Things took a tragic turn in May 1921. A young Black man was accused of assaulting a white woman in a downtown elevator. That event started the Tulsa Race Massacre that sent mobs of white men into Black Wall Street who destroyed the area and killed hundreds of Black people.

"These are individuals willing to come forward and tell their stories decades later," Brown said showing a wall of pictures of survivors inside the Greenwood Cultural Center.

Many of their survival stories have been documented.

Greenwood Cultural Center

"People running through the streets of the Greenwood District simply running for their lives,” Brown recalled of a survivor's story. “They've talked about the fires.
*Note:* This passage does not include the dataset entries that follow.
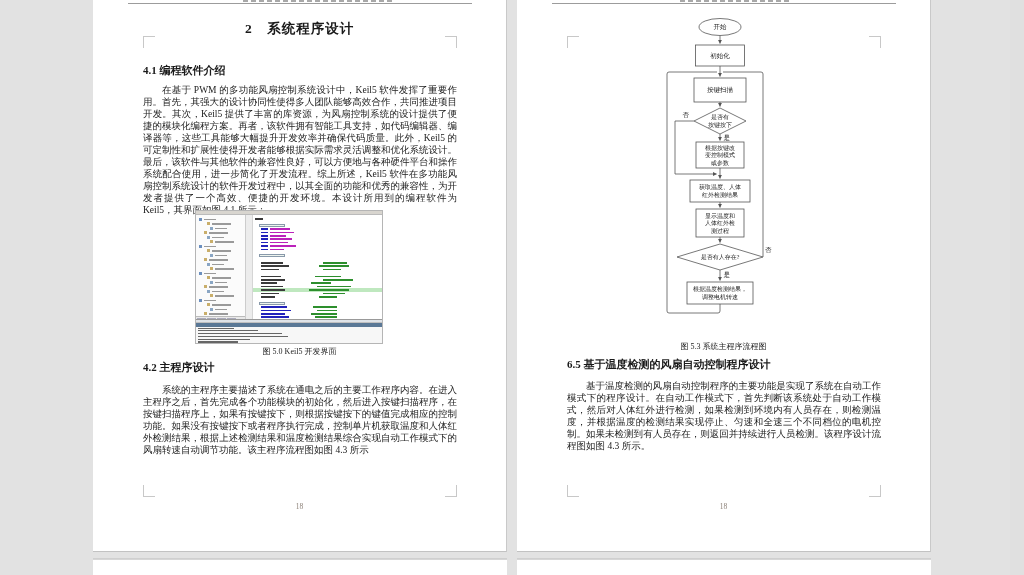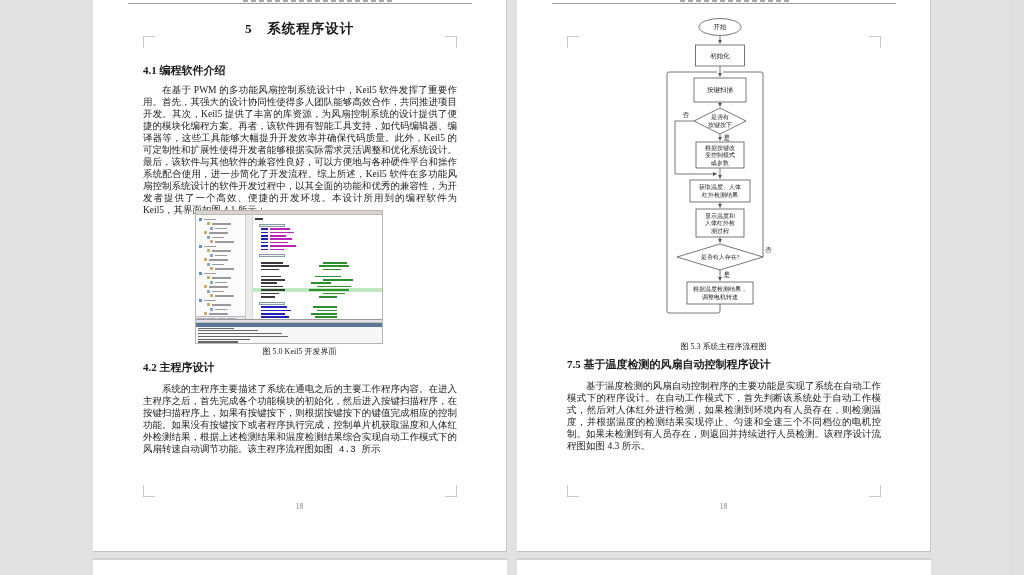--- a/index.html
+++ b/index.html
@@ -77,7 +77,7 @@
   <div class="mark bl" style="left:50px;top:485px;"></div>
   <div class="mark br" style="left:352px;top:485px;"></div>
 
-  <div class="chapter-title">5　系统程序设计</div>
+  <div class="chapter-title">2　系统程序设计</div>
   <div class="sec-heading" style="top:63px;">4.1 编程软件介绍</div>
   <div class="body-para" style="top:84px;">在基于 PWM 的多功能风扇控制系统设计中，Keil5 软件发挥了重要作用。首先，其强大的设计协同性使得多人团队能够高效合作，共同推进项目开发。其次，Keil5 提供了丰富的库资源，为风扇控制系统的设计提供了便捷的模块化编程方案。再者，该软件拥有智能工具支持，如代码编辑器、编译器等，这些工具能够大幅提升开发效率并确保代码质量。此外，Keil5 的可定制性和扩展性使得开发者能够根据实际需求灵活调整和优化系统设计。最后，该软件与其他软件的兼容性良好，可以方便地与各种硬件平台和操作系统配合使用，进一步简化了开发流程。综上所述，Keil5 软件在多功能风扇控制系统设计的软件开发过程中，以其全面的功能和优秀的兼容性，为开发者提供了一个高效、便捷的开发环境。本设计所用到的编程软件为 Keil5，其界面如图 4.1 所示：</div>
 

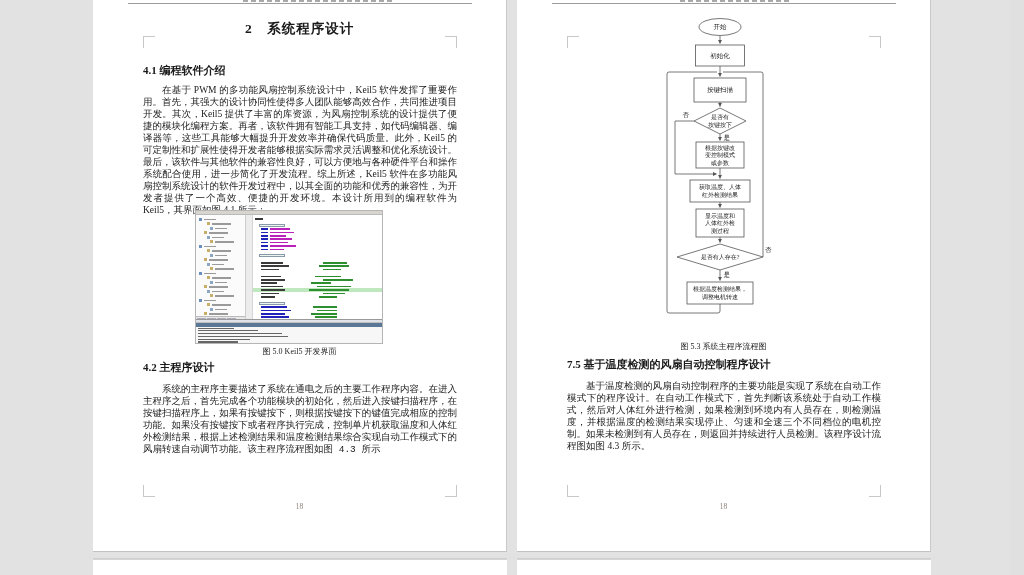--- a/index.html
+++ b/index.html
@@ -377,7 +377,7 @@
     </div>
 
   <div class="caption" style="top:341px;">图 5.3 系统主程序流程图</div>
-  <div class="sec-heading" style="top:357px;">7.5 基于温度检测的风扇自动控制程序设计</div>
+  <div class="sec-heading" style="top:357px;">6.5 基于温度检测的风扇自动控制程序设计</div>
   <div class="body-para" style="top:380px;">基于温度检测的风扇自动控制程序的主要功能是实现了系统在自动工作模式下的程序设计。在自动工作模式下，首先判断该系统处于自动工作模式，然后对人体红外进行检测，如果检测到环境内有人员存在，则检测温度，并根据温度的检测结果实现停止、匀速和全速三个不同档位的电机控制。如果未检测到有人员存在，则返回并持续进行人员检测。该程序设计流程图如图 4.3 所示。</div>
   <div class="page-num">18</div>
 </div>

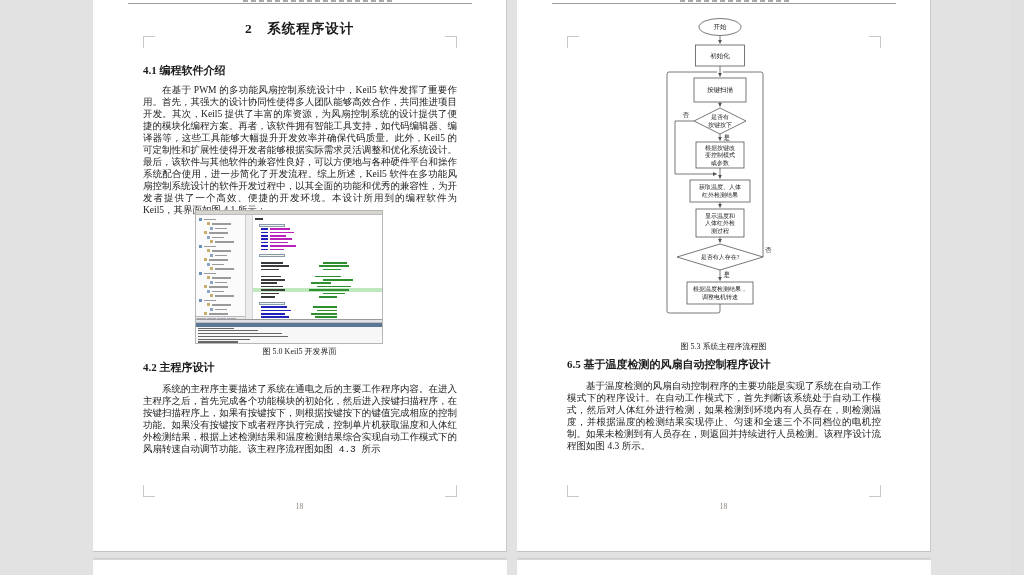--- a/index.html
+++ b/index.html
@@ -314,7 +314,7 @@
 
   <div class="caption" style="top:346px;">图 5.0 Keil5 开发界面</div>
   <div class="sec-heading" style="top:360px;">4.2 主程序设计</div>
-  <div class="body-para" style="top:384px;font-family:Liberation Mono, monospace;">系统的主程序主要描述了系统在通电之后的主要工作程序内容。在进入主程序之后，首先完成各个功能模块的初始化，然后进入按键扫描程序，在按键扫描程序上，如果有按键按下，则根据按键按下的键值完成相应的控制功能。如果没有按键按下或者程序执行完成，控制单片机获取温度和人体红外检测结果，根据上述检测结果和温度检测结果综合实现自动工作模式下的风扇转速自动调节功能。该主程序流程图如图 4.3 所示</div>
+  <div class="body-para" style="top:384px;">系统的主程序主要描述了系统在通电之后的主要工作程序内容。在进入主程序之后，首先完成各个功能模块的初始化，然后进入按键扫描程序，在按键扫描程序上，如果有按键按下，则根据按键按下的键值完成相应的控制功能。如果没有按键按下或者程序执行完成，控制单片机获取温度和人体红外检测结果，根据上述检测结果和温度检测结果综合实现自动工作模式下的风扇转速自动调节功能。该主程序流程图如图 4.3 所示</div>
   <div class="page-num">18</div>
 </div>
They talk about seeing planes flying over the Greenwood District dropping turpentine bombs on the community."

Pictures also show proof of the devastation.

"Some of the photographs it looks as if this was a war zone,” Brown said. “Survivors returned to the Greenwood District looking for their homes and businesses where they stood and found nothing but ashes."

It's estimated around 300 Black people were killed during the destruction of Black Wall Street.

"It was economically devastating but also mentally, emotionally, and spiritually traumatizing to the Black community," Brown said.

There was a period afterward where Black Wall Street made a comeback.

"Greenwood continued to build and continued to build and in fact it got much larger and much bigger were at that time in the '30s, '40s, and '50s it was having a second renaissance at that time," Ross said.

But once segregation ended the black dollar started to leave Black Wall Street.

Vince Sims
Black Wall Street mural with downtown Tulsa in the background.

"It wasn't until the 1960s when Black folks were able to go in white stores to spend their green dollars that's when Greenwood suffered its next attack and the businesses started to leave and started to decay," Ross said.

Now Tulsa's Black Wall Street is hoping to one day return to its former glory.

"Greenwood is a shell of its former self," Ross said.